THE PRESIDENT’S CLUB LIMITED
BACKGROUND
In July 2011, companies associated with Mr Clive Palmer (the Palmer Entities) acquired the holding company of Cour de Lion Investments Pty Ltd (CDLI), being the only large shareholder of The President’s Club Limited (TPC). This acquisition gave the Palmer Entities indirect ownership of the 41.4% stake CDLI held in TPC. However, the acquisition breached the 20% rule as it was not structured via a s606 gateway (such as a TPC shareholder approved acquisition or a takeover bid).
In September 2011, CDLI also gave notice that it intended to revoke a deed poll which had provided that it would not exercise more than 10% of its voting rights in TPC unless ASIC consented, allowing the Palmer Entities to vote the entire CDLI stake on any resolution.
In April 2012, one of the Palmer Entities lodged a bidder’s statement in connection with a proposed takeover bid for TPC but did not subsequently make an offer for those securities within two months, as required by s631(1) of the Corporations Act.
TPC applied to the Takeovers Panel, which made a declaration of unacceptable circumstances and ordered a divestiture of the shares. It did not force the Palmer bidder to proceed with the bid.
Following an investigation, ASIC announced on 6 April 2018 that Mr Palmer had been charged with breaching takeover laws.
APPLICATION TO HAVE CRIMINAL CHARGES DISMISSED REJECTED BY COURT
On 19 September 2018, Mr Palmer filed an application in the Supreme Court of Queensland, “seeking, essentially a stay of the criminal proceedings as an abuse of process”, submitting that the criminal proceedings were “commenced for an improper purpose and regardless “doomed to fail””.4
The application was dismissed by Justice Ryan of the Supreme Court of Queensland in January. In dismissing the application, his Honour stated: “[t]he authorities make it plain that the administration of the criminal law should be left to the criminal courts and that it is only rarely and in truly exceptional circumstances that this court should intervene. I found nothing exceptional in this case.”5
Mr Palmer has appealed the decision. The Court of Appeal heard the appeal on 4 June 2019 and has reserved its decision. The proceedings against Mr Palmer are next due for mention on 28 June 2019.6
INCREASED PENALTIES FOR BREACHES OF CORPORATIONS LAW
In the broader context of breaches of Australian corporations law, it is also important to note that in February 2019, the Treasury Laws Amendment (Strengthening Corporate and Financial Sector Penalties) Bill 2018 was passed to implement recommendations of the ASIC Enforcement Review Taskforce, originally set up in October 2016.

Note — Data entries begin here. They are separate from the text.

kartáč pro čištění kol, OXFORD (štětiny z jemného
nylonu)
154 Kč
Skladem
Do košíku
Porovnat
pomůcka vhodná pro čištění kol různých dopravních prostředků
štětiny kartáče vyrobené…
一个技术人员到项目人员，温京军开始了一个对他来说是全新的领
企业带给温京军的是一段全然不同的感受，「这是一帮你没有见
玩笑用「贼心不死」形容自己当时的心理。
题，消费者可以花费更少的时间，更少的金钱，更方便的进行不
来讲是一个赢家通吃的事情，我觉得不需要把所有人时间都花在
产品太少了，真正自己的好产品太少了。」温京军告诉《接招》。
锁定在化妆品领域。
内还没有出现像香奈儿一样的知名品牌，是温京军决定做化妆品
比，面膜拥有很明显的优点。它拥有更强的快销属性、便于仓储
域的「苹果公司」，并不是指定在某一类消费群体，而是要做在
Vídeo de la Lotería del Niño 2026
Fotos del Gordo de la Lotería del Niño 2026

It amends the Corporations Act, ASIC Act, National Consumer Credit Protection Act and Insurance Contracts Act to strengthen existing penalties and introduce new penalties for breach of corporate laws. Offences such as breaches of director’s duties, false or misleading disclosure and dishonest conduct now carry a maximum prison sentence of 15 years, with some other civil penalties also significantly increased.
COMMENTARY
These proceedings serve as sobering reminders of the consequences of breaching Australia’s takeover laws, and that ASIC has shown it will not hesitate to use its enforcement powers to seek to have civil or criminal proceedings brought against an individual in connection with such breaches.
Keeping these considerations in mind is all the more important with the strengthened penalties available for breaches of corporations laws generally.
ENDNOTES
- ASIC Media Release, “18-088MR Former chair of G8 Education Limited charged”, 3 April 2018.

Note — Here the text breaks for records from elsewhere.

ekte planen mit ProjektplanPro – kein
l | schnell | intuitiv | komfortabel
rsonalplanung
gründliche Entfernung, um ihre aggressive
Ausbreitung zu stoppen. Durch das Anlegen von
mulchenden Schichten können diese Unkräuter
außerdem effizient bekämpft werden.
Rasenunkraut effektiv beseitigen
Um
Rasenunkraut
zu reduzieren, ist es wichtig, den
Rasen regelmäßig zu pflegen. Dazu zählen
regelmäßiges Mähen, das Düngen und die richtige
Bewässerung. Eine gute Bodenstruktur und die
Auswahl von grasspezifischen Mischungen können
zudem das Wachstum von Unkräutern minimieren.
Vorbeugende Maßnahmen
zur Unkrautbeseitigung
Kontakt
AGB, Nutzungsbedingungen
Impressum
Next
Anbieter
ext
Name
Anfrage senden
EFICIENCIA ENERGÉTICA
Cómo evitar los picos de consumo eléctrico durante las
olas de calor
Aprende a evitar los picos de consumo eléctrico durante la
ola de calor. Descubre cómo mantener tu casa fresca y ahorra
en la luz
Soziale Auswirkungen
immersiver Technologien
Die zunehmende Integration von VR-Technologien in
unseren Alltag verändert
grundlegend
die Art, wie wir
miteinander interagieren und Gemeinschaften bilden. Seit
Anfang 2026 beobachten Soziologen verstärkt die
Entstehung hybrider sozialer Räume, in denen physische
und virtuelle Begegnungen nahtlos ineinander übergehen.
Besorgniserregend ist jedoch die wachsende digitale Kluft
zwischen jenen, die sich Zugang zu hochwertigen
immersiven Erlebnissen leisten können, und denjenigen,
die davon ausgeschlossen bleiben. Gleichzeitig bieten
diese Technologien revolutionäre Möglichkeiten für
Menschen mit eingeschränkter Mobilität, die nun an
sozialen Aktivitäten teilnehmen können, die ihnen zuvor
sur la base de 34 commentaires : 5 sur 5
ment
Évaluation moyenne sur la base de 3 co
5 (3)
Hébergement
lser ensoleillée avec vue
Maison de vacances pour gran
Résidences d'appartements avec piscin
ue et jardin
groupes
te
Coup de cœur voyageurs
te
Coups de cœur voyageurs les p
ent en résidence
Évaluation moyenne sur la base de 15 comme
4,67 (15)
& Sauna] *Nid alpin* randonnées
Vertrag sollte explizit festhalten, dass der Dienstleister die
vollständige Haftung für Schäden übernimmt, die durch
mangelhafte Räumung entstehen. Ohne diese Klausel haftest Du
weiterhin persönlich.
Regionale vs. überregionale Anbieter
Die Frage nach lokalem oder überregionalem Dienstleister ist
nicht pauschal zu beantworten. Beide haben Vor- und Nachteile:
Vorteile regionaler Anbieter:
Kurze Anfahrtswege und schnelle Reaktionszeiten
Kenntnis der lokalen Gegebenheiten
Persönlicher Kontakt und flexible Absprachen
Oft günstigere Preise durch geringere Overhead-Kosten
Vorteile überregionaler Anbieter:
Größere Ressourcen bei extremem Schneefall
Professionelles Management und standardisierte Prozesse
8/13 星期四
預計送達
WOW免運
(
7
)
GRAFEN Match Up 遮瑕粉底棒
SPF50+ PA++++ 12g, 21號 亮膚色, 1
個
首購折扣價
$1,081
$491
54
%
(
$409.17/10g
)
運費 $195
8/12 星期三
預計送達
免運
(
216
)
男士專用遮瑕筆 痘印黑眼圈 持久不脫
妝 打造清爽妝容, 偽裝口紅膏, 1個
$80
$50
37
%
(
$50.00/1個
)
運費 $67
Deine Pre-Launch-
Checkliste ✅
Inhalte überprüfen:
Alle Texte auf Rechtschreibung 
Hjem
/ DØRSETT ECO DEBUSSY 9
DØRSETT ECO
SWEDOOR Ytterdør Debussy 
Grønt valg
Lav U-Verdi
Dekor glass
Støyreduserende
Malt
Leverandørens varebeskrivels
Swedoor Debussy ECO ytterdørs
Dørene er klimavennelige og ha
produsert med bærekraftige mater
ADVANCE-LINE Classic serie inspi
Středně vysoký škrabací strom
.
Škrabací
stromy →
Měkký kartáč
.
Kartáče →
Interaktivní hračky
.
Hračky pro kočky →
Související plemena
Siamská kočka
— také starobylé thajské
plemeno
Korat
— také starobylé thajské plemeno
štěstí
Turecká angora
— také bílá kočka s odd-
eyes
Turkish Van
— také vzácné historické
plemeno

- ASIC Media Release, “19-141MR Queensland lawyer found to have given false or misleading information to ASIC”, 17 June 2019.
- Ibid.
- Palmer Leisure Coolum Pty Ltd & Anor v Magistrates Court of Queensland & Ors [2019] QSC 8 at [1], [5].
- Ibid at [6]-[7].
- ASIC Media Release, “18-095MR Clive Palmer and his company Palmer Leisure Coolum charged over breaches of takeover law”, 6 April 2018.